#### [EXERCISE]
Would you tally how many lines in the records include the word "width"? Reply with the number only.

Start of DATASET CONTENT

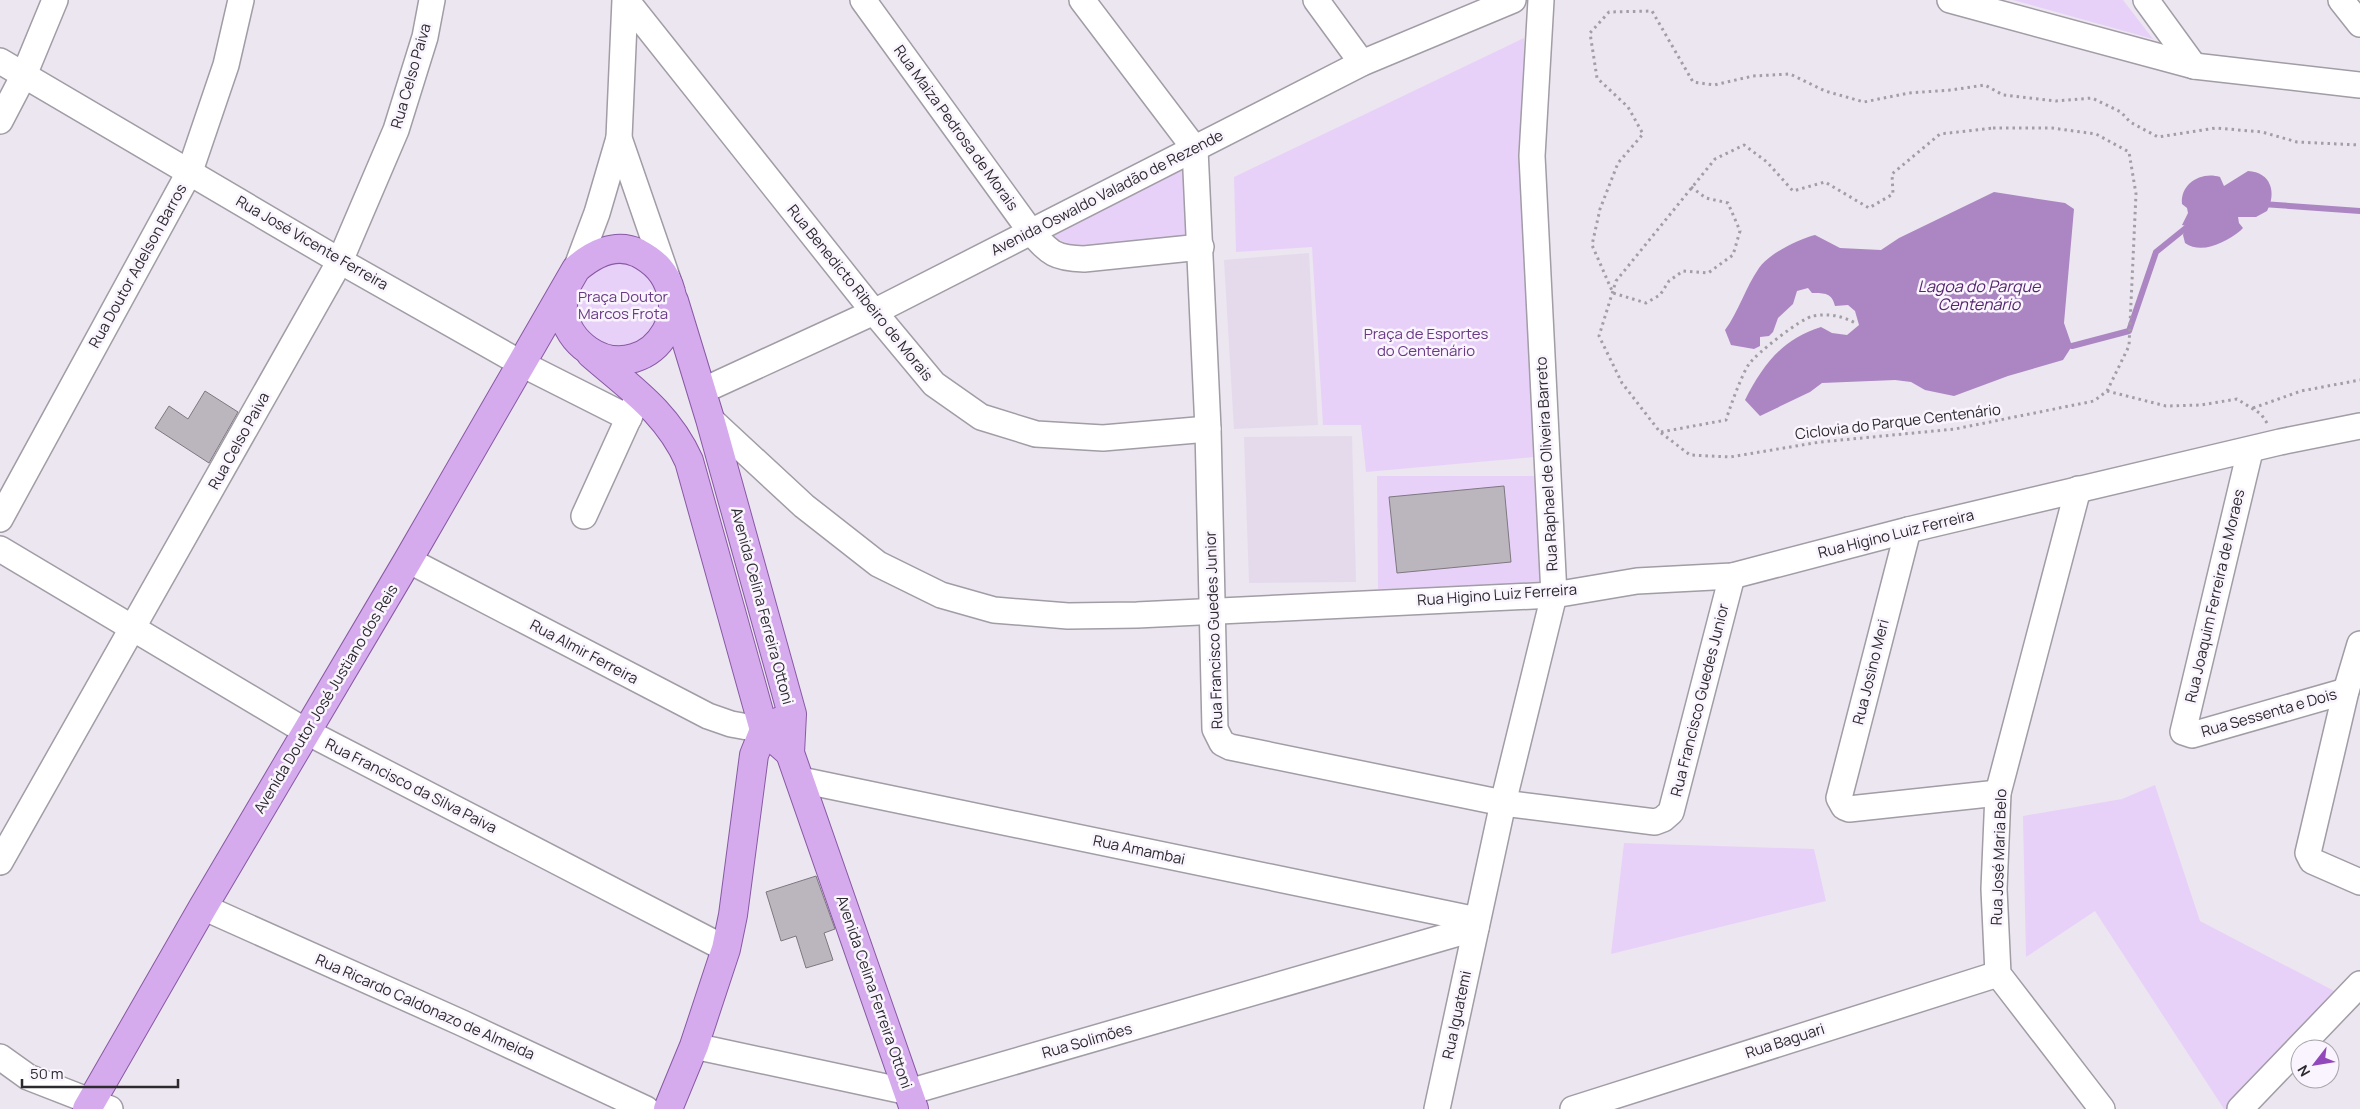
<svg xmlns="http://www.w3.org/2000/svg" width="2360" height="1109" font-family="Manrope,sans-serif">
  <style>
    .built { fill: #e4daeb }
    .green { fill: #e8d1f8 }
    .water { fill: #ac86c3 }
    .lines { fill: none; stroke-linecap: round; stroke-linejoin: round }
    .stream { stroke: #ac86c3; stroke-width: 6 }
    .building { fill: #bbb5be; stroke: #7d7880 }
    .minor-casing { stroke: #a19ca5; stroke-width: 28 }
    .major-casing { stroke: #8859a4; stroke-width: 30 }
    .path { stroke: #a29ea6; stroke-width: 3; stroke-dasharray: 2.5 4; stroke-linecap: butt }
    .minor { stroke: #fff; stroke-width: 25 }
    .major { stroke: #d6abee; stroke-width: 28 }
    .labels { text-anchor: middle; stroke-width: 5; stroke-linejoin: round; paint-order: stroke }
    .street-label { font-size: 15px; fill: #2c2a2e; stroke: #f9f4fd }
    .park-label { font-size: 15px; fill: #6a3a85; stroke: #f9f4fd }
    .water-label { font-size: 16px; font-style: italic; fill: #54246e; stroke: #f9f4fd }
  </style>
  <rect width="100%" height="100%" fill="#ece6f0"/>
  <g class="built">
    <path d="M1309 253 1318 425 1234 429 1224 260Z"/>
    <path d="M1352 436 1356 582 1249 583 1244 437Z"/>
  </g>
  <g class="green">
    <path d="M2013 0H2123L2153 39Z"/>
    <path d="M1524 38 1526 232 1534 457 1366 472 1361 425H1323L1312 247 1236 252 1234 177Z"/>
    <path d="M1187 157 1191 244 1082 249 1037 231Z"/>
    <path d="M615 260 635 261 668 295 652 340 616 350 595 341 580 320 576 306 584 281Z"/>
    <path d="M1377 476H1535L1540 584 1378 589Z"/>
    <path d="M2155 785 2200 921 2340 994 2230 1109H2224L2095 911 2026 957 2023 816 2122 799Z"/>
    <path d="M1624 843 1814 849 1826 901 1611 954Z"/>
  </g>
  <g class="water">
    <path d="M2248 171C2271 172 2277 193 2267 211L2256 217H2238L2239 223 2243 228 2240 231C2226 242 2202 255 2185 243L2183 235 2186 226 2182 225 2188 213 2187 208 2182 204C2180 183 2202 171 2220 177L2224 186Z"/>
    <path d="M1994 192 2065 203 2074 209 2064 323 2072 346 2063 360 2008 376 1954 396 1925 390 1911 382 1895 380 1822 383 1810 392 1760 416 1745 400C1763 365 1782 339 1821 327L1832 333 1847 335 1859 325 1855 311 1848 305 1835 306C1832 293 1825 293 1812 293L1808 288 1797 291 1793 304 1778 318 1773 332 1769 336 1760 337V346L1754 349 1731 345 1725 330C1739 311 1745 288 1759 268 1768 254 1799 239 1815 235L1840 248 1881 250 1899 238Z"/>
  </g>
  <g class="lines">
    <g class="stream">
      <path d="M2262 204 2360 211"/>
      <path d="M2072 346 2129 331 2156 252 2192 223"/>
    </g>
  </g>
  <g class="building">
    <path d="M205 391 238 412 209 463 155 428 169 406 188 419Z"/>
    <path d="M1504 486 1511 562 1397 573 1389 497Z"/>
    <path d="M816 876 835 929 824 933 833 960 806 968 796 936 781 941 766 892Z"/>
  </g>
  <g class="lines">
    <g class="minor-casing">
      <g id="minor">
        <path d="M625 0 619 138 668 280"/>
        <path d="M626 0 874 312 934 384 981 417 1036 434 1103 438 1208 429"/>
        <path d="M863 0 1031 232C1050 253 1054 258 1084 259L1201 247"/>
        <path d="M1082 0 1195 149 1208 429 1215 729 1222 743 1230 747 1503 803 1655 822 1663 819 1671 812 1732 576"/>
        <path d="M1316 0 1362 63"/>
        <path d="M1950 0 2194 66 2360 85"/>
        <path d="M2146 0 2194 66"/>
        <path d="M2341 0 2360 24"/>
        <path d="M0 61 340 261 522 364 629 418"/>
        <path d="M0 121 24 75 55 0"/>
        <path d="M576 269 597 213 619 138"/>
        <path d="M702 391 874 312 1362 63 1513 0"/>
        <path d="M710 419 804 506 878 564 941 595 994 610 1068 616 1137 615 1554 595 1637 581 1732 576 1908 530 2280 442 2360 426"/>
        <path d="M2250 451 2183 732 2192 735 2346 691"/>
        <path d="M2078 489 1998 793 1994 889 1998 974 2102 1109"/>
        <path d="M584 516 635 404"/>
        <path d="M0 519 190 171 226 65 241 0"/>
        <path d="M1908 530 1839 798 1844 807 1849 809 1998 793"/>
        <path d="M0 549 307 732 726 949"/>
        <path d="M408 560 708 716 731 724 764 730"/>
        <path d="M2360 644 2346 691 2308 853 2312 861 2360 882"/>
        <path d="M801 780 1477 920"/>
        <path d="M0 862 340 261 396 130 425 37 432 0"/>
        <path d="M203 907 462 1023 646 1109"/>
        <path d="M694 1046 909 1092 1476 928"/>
        <path d="M0 1057 28 1077 110 1109"/>
        <path d="M1437 1109 1503 803 1554 595 1532 156 1541 0"/>
        <path d="M1573 1109 1998 974"/>
        <path d="M2240 1109 2360 984"/>
      </g>
    </g>
    <g class="major-casing">
      <g id="major">
        <path d="M674 301 710 419 792 714 790 753 914 1109"/>
        <path d="M591 354C630 388 667 412 689 461L764 730 790 753"/>
        <path d="M87 1109 203 907 408 560 576 269C592 255 615 242 638 253 655 262 666 273 671 292 679 319 661 350 634 358 602 368 568 343 563 311 562 304 565 296 565 289"/>
        <path d="M668 1109 694 1046 726 949 733 915 754 755 764 730 780 721"/>
      </g>
    </g>
    <g class="path">
      <path d="M1993 128H2052L2096 134 2129 152 2136 194 2129 346 2107 391 2094 401 1955 429 1820 442 1730 457 1690 455 1660 432 1622 383 1599 336 1616 281 1715 159 1744 145 1767 162 1793 191 1825 182 1869 208 1893 194 1892 174 1940 134Z"/>
      <path d="M1691 187 1706 198 1728 203 1740 231 1733 255 1708 273 1683 271 1669 281 1660 295 1646 303 1613 293 1592 245 1600 209 1618 163 1643 134 1628 107 1597 78 1590 33 1609 12 1652 11 1693 82 1714 85 1753 76 1790 74 1825 91 1864 102 1909 93 1951 90 1985 85 2003 95 2056 101 2092 98 2121 112 2130 122 2158 137 2216 128 2262 132 2297 142 2360 145"/>
      <path d="M2107 391 2166 406 2201 405 2237 399 2261 414 2267 423"/>
      <path d="M2253 408 2301 391 2360 380"/>
      <path d="M1661 432 1726 420C1730 407 1742 374 1749 364 1757 353 1800 319 1813 316 1829 313 1843 316 1857 324"/>
    </g>
    <use href="#minor" class="minor"/>
    <use href="#major" class="major"/>
  </g>
  <g class="labels">
    <g class="street-label">
      <text transform="translate(411 76) rotate(-74)" y="5">Rua Celso Paiva</text>
      <text transform="translate(956 128) rotate(54)" y="5">Rua Maiza Pedrosa de Morais</text>
      <text transform="translate(1107 193) rotate(-27)" y="5">Avenida Oswaldo Valadão de Rezende</text>
      <text transform="translate(312 243) rotate(30)" y="5">Rua José Vicente Ferreira</text>
      <text transform="translate(138 266) rotate(-61)" y="5">Rua Doutor Adelson Barros</text>
      <text transform="translate(860 293) rotate(51)" y="5">Rua Benedicto Ribeiro de Morais</text>
      <text transform="translate(1898 422) rotate(-7)" y="5">Ciclovia do Parque Centenário</text>
      <text transform="translate(239 441) rotate(-61)" y="5">Rua Celso Paiva</text>
      <text transform="translate(1547 464) rotate(-93)" y="5">Rua Raphael de Oliveira Barreto</text>
      <text transform="translate(1896 534) rotate(-14)" y="5">Rua Higino Luiz Ferreira</text>
      <text transform="translate(1497 595) rotate(-4)" y="5">Rua Higino Luiz Ferreira</text>
      <text transform="translate(2215 596) rotate(-77)" y="5">Rua Joaquim Ferreira de Moraes</text>
      <text transform="translate(762 606) rotate(75)" y="5">Avenida Celina Ferreira Ottoni</text>
      <text transform="translate(1214 630) rotate(-92)" y="5">Rua Francisco Guedes Junior</text>
      <text transform="translate(584 652) rotate(28)" y="5">Rua Almir Ferreira</text>
      <text transform="translate(1871 672) rotate(-76)" y="5">Rua Josino Meri</text>
      <text transform="translate(326 699) rotate(-59)" y="5">Avenida Doutor José Justiano dos Reis</text>
      <text transform="translate(1700 700) rotate(-76)" y="5">Rua Francisco Guedes Junior</text>
      <text transform="translate(2269 713) rotate(-16)" y="5">Rua Sessenta e Dois</text>
      <text transform="translate(411 786) rotate(27)" y="5">Rua Francisco da Silva Paiva</text>
      <text transform="translate(1139 850) rotate(12)" y="5">Rua Amambai</text>
      <text transform="translate(1999 857) rotate(-88)" y="5">Rua José Maria Belo</text>
      <text transform="translate(874 992) rotate(71)" y="5">Avenida Celina Ferreira Ottoni</text>
      <text transform="translate(425 1007) rotate(24)" y="5">Rua Ricardo Caldonazo de Almeida</text>
      <text transform="translate(1457 1015) rotate(-78)" y="5">Rua Iguatemi</text>
      <text transform="translate(1087 1041) rotate(-16)" y="5">Rua Solimões</text>
      <text transform="translate(1785 1041) rotate(-18)" y="5">Rua Baguari</text>
    </g>
    <g class="park-label">
      <text x="623" y="302">Praça Doutor<tspan x="623" dy="17">Marcos Frota</tspan></text>
      <text x="1426" y="339">Praça de Esportes<tspan x="1426" dy="17">do Centenário</tspan></text>
    </g>
    <g class="water-label">
      <text x="1979" y="292">Lagoa do Parque<tspan x="1979" dy="18">Centenário</tspan></text>
    </g>
  </g>
  <g transform="translate(2315 1064) rotate(239)"><circle r="24" fill="#f9f4fd" stroke="#a7a3aa"/>
  <path d="M0-4L9 19L0 12L-9 19Z" fill="#9248ba"/>
  <text y="-8" font-size="14" font-weight="bold" text-anchor="middle" fill="#2c2a2e">N</text>
  </g>
  <path d="M22 1079v8h156v-8" fill="none" stroke="#2c2a2e" stroke-width="2.5"/>
  <text x="30" y="1079" font-size="15" fill="#2c2a2e" stroke="#f9f4fd" stroke-width="4" paint-order="stroke">50 m</text>
</svg>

End of DATASET CONTENT

#### [ANSWER BOX]
11